[SELECTED PASSAGE — start]

The UK’s broadband delivery agency is understaffed and underfunded to make sure superfast connections are properly rolled out to the whole of the UK.
Broadband Delivery UK needs more stuff and at least double the present funding to make sure superfast broadband reaches the ‘final third’ of the UK, MP Chi Onwurah told the House of Lords.
Speaking to the Lords’ communications committee, Onwurah said Broadband Deliver UK has just 10 people assessing and advising local authorities on their broadband plans.
Instead, local authorities are turning to expensive consultants who may not give the best value for money.
She said: “We need something like double the current funding to ensure that superfast broadband reaches the final third.
“Local authorities are supposed to match the funding from BDUK, but they are being cut to the bone so it’s unlikely that they can do that.

[SELECTED PASSAGE — finish]
[COLLECTED DATA — start]

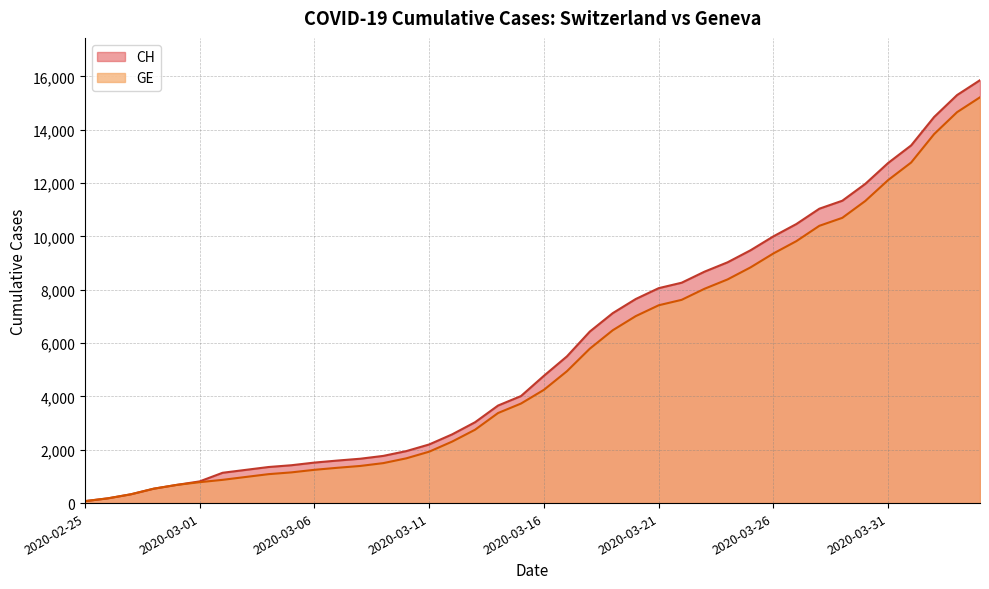

Where does the GE series first go above 4248?

2020-03-17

[COLLECTED DATA — finish]

Copy the passage on broadband funding starting at "Instead, local authorities" and ending at "the final third.", and swap "consultants" for "advisers". The material above was drawn from a different source.

Instead, local authorities are turning to expensive advisers who may not give the best value for money.
She said: “We need something like double the current funding to ensure that superfast broadband reaches the final third.